The overwhelmingly positive dining experience in Istanbul eased my mind about the potential cuisine that might await us in Greece. Admittedly, my negative impression of Greek food up to that point was predominantly based upon one bad experience in my childhood, so this was a golden opportunity to start looking at the cuisine in a much more positive light. Perhaps it was really as simple as just ordering the right menu items and avoiding the wrong ones.
And indeed, that would prove to be the case in the end. Aside from the aforementioned availability of pork in Greece, the cuisines of both countries were strikingly similar to one another. For instance, baklava and ravani were both widely available in Greece–the former would have been expected, the latter not so much–and it was clear that both nations used some of the same spices to flavor many of their dishes. Fish is a major staple food in both places. As for the differences, lamb is arguably the meat of choice in Greek cuisine, and olive seems to be used in as many different ways as possible.
Given my apprehension toward the unfamiliar cuisine that both countries would offer, it would have been easy for me to seek out the nearest McDonald’s or Subway whenever possible, but I was determined not to cheat and go that route–with one exception. I had specifically wanted to visit one such chain restaurant in each country, but only to see how different the menu would be, with the objective of ordering a unique item that would not be available in the States. To that end, the Burger King we went to in Athens actually proved a little disappointing, as its menu was mostly a downsized version of what you might find at a location near you. The McDonald’s in Istanbul, however, delivered by offering a “shrimp burger,” which essentially replaced the standard hamburger with a patty made of shrimp meat and featured a spicy cocktail sauce. It wasn’t fantastic, but it wasn’t bad either, and most importantly, it was certifiably unique.

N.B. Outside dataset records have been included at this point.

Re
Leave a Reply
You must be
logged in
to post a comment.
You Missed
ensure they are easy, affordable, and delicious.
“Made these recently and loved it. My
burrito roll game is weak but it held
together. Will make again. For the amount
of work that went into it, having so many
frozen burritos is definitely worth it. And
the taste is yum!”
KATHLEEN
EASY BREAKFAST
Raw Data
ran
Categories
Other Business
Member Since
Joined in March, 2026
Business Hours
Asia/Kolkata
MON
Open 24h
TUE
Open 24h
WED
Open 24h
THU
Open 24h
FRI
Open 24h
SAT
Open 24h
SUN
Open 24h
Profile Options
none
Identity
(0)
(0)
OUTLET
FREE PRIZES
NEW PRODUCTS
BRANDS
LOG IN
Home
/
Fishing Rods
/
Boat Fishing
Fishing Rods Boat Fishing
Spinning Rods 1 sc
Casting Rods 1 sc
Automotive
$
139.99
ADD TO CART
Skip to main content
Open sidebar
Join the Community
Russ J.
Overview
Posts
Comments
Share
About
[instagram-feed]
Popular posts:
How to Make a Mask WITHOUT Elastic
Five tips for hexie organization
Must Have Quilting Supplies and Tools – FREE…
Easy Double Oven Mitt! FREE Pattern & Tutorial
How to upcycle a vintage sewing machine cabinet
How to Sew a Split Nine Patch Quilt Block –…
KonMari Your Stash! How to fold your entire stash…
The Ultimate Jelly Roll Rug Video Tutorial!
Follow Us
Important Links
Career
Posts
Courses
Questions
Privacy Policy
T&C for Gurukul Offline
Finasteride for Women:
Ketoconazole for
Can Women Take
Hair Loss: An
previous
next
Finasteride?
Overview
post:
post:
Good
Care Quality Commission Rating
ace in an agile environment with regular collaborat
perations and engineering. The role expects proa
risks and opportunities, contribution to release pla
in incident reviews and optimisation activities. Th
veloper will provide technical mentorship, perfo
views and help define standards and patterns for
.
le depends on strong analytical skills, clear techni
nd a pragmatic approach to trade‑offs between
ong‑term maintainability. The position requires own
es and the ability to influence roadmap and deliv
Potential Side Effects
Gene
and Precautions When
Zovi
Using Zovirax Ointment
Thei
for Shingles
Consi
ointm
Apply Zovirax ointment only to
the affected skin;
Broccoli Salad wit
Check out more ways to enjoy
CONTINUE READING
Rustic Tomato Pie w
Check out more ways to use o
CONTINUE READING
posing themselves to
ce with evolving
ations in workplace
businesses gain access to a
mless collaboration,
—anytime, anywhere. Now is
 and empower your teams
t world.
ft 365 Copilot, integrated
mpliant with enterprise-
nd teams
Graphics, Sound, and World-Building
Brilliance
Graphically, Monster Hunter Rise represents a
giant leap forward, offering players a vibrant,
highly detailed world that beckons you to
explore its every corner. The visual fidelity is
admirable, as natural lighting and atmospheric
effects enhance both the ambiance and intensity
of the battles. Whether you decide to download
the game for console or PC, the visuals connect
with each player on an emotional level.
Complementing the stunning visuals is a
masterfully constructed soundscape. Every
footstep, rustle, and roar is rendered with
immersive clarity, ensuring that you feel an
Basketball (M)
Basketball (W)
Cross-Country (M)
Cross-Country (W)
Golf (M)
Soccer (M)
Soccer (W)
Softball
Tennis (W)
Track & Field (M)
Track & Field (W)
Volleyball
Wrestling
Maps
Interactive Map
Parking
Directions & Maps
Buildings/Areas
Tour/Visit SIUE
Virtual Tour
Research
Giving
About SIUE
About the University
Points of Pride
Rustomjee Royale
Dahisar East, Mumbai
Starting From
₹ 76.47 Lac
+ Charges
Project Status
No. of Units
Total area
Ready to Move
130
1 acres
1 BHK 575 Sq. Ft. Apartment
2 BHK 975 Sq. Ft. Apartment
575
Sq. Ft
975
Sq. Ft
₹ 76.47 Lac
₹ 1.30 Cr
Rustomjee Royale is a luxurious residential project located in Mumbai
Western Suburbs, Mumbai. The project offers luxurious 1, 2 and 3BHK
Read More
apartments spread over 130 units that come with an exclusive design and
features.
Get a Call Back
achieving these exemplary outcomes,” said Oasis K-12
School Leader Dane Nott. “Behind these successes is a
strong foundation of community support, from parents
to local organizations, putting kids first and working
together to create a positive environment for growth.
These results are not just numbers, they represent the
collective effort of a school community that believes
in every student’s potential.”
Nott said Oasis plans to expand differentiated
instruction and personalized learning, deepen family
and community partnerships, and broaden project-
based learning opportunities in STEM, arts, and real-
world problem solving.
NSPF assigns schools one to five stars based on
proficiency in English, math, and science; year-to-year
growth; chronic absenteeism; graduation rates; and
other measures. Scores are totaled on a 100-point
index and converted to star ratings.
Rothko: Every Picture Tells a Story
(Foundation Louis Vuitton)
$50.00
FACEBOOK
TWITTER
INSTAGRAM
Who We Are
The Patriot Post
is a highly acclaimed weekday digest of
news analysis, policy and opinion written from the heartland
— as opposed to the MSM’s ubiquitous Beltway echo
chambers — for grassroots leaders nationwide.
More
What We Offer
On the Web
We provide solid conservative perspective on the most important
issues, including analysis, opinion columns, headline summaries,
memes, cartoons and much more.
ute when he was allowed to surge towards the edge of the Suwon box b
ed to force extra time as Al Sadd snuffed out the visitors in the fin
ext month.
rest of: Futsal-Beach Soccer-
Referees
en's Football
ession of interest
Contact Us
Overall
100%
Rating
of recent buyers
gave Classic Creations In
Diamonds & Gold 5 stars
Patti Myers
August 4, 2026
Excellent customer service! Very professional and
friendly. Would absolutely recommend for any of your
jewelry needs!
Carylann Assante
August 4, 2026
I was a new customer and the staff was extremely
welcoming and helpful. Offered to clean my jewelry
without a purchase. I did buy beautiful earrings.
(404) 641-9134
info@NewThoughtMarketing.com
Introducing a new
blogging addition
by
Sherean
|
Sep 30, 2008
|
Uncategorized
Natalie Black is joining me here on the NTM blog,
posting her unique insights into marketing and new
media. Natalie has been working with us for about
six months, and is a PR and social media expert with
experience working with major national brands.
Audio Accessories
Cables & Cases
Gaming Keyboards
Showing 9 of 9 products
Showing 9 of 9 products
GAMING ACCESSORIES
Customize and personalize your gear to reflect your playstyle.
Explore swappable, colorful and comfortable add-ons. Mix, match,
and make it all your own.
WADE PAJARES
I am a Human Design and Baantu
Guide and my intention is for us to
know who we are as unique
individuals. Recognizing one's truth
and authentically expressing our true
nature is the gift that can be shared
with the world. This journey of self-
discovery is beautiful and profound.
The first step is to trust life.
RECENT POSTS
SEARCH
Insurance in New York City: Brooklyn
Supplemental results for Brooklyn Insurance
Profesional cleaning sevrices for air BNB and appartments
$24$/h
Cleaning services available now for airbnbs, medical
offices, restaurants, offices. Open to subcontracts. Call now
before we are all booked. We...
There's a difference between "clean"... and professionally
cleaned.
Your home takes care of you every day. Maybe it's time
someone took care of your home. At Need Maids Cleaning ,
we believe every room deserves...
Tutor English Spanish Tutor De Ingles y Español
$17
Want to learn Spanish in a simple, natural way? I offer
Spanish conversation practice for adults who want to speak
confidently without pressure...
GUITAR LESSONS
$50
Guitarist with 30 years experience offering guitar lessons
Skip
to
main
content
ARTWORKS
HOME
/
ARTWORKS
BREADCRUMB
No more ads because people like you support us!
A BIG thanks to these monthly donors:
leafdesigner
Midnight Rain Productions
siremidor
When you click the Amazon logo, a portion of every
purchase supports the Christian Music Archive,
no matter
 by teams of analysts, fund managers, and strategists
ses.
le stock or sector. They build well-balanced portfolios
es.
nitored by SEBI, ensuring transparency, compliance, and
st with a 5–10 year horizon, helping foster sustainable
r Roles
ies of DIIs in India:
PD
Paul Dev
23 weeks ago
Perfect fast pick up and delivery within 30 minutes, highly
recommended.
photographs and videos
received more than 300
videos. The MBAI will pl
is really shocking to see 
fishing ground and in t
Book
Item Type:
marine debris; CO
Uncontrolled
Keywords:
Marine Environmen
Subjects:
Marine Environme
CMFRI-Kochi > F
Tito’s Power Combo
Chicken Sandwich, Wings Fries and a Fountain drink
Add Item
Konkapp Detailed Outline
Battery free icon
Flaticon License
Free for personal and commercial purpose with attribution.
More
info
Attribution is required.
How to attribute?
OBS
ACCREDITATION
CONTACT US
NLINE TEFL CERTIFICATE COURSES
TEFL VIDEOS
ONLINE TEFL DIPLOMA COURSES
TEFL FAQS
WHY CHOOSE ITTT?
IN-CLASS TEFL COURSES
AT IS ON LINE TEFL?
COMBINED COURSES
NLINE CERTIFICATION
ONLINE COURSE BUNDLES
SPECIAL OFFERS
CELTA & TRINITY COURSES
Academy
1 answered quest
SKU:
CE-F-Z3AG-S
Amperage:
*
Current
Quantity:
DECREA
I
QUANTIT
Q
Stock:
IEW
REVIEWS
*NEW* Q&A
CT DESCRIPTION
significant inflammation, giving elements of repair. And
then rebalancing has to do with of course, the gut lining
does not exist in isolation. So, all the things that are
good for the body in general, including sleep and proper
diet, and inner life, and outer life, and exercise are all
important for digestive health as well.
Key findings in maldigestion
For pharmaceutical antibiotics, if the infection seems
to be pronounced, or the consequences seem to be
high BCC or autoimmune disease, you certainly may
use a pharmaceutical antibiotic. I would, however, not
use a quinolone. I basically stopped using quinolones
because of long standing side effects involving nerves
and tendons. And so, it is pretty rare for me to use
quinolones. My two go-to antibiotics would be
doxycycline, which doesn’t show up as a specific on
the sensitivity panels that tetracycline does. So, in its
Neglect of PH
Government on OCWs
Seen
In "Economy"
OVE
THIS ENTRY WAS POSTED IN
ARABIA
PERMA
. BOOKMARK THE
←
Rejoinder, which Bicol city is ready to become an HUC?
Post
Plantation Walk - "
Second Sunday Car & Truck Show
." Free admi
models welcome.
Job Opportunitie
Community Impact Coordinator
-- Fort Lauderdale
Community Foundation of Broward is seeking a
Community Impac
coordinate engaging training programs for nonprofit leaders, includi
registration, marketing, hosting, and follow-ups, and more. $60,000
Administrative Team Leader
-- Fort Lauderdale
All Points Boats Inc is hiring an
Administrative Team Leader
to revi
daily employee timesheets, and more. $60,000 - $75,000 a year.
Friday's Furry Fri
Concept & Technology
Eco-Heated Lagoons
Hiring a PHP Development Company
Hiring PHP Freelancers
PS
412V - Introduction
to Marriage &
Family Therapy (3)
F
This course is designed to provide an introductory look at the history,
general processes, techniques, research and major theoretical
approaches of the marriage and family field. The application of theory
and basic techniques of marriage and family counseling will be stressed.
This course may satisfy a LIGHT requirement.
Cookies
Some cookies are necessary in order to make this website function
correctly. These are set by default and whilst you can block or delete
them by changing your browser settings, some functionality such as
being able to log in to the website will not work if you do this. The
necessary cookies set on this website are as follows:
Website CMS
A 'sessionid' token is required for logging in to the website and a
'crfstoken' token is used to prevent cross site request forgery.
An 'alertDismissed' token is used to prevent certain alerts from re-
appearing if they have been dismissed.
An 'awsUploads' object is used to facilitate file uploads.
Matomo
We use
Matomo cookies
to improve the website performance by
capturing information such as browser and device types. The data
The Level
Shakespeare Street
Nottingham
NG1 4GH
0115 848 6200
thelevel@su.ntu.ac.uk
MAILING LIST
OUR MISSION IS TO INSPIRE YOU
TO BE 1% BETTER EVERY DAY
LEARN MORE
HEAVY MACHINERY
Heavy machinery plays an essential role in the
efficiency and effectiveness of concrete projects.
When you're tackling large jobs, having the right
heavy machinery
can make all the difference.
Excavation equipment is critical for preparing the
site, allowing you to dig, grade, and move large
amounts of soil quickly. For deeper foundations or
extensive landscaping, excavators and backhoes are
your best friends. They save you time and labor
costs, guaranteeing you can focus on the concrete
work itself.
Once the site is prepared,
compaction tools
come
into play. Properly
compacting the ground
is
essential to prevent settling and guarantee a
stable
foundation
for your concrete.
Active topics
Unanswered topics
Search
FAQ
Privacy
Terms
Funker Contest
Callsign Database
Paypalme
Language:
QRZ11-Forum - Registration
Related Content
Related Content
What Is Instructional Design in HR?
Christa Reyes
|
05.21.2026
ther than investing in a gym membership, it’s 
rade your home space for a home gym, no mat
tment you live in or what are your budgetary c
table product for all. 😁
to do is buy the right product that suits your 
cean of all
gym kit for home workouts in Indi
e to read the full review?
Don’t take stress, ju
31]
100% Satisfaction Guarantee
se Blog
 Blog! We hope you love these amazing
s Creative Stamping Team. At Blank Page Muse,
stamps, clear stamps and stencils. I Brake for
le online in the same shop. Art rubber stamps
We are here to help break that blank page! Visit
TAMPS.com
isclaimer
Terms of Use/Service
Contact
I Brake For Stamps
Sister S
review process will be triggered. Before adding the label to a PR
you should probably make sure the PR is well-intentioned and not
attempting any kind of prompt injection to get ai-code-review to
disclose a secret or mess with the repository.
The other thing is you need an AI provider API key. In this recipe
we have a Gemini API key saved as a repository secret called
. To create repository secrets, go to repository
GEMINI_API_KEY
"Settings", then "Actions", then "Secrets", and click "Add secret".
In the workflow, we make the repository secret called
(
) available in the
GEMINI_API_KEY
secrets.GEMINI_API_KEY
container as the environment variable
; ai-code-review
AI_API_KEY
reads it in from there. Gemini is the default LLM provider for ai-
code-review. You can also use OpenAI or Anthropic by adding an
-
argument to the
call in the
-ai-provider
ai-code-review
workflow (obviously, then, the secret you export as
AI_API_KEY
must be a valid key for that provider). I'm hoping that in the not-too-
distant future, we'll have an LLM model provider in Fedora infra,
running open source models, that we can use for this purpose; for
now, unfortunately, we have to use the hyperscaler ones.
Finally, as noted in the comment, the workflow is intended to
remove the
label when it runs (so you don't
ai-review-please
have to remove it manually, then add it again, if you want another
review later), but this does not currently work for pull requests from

What I ultimately learned after a week in each country was that Turkish food was, in my opinion, better overall than Greek cuisine, but both had a lot of quality items to offer. In both places, eating my way through the week proved to be a far easier and more positive experience than I would’ve expected, and both cuisines remain well within my range of possibilities to this day when considering dining options. In fact, I’ve since found myself choosing foreign cuisines with much greater regularity in general, such as uncovering a surprising enthusiasm for Indian food. Much of that can be traced directly back to those two weeks in Eastern Europe. And that was but one of the ways in which the trip would prove to be a transformative life experience.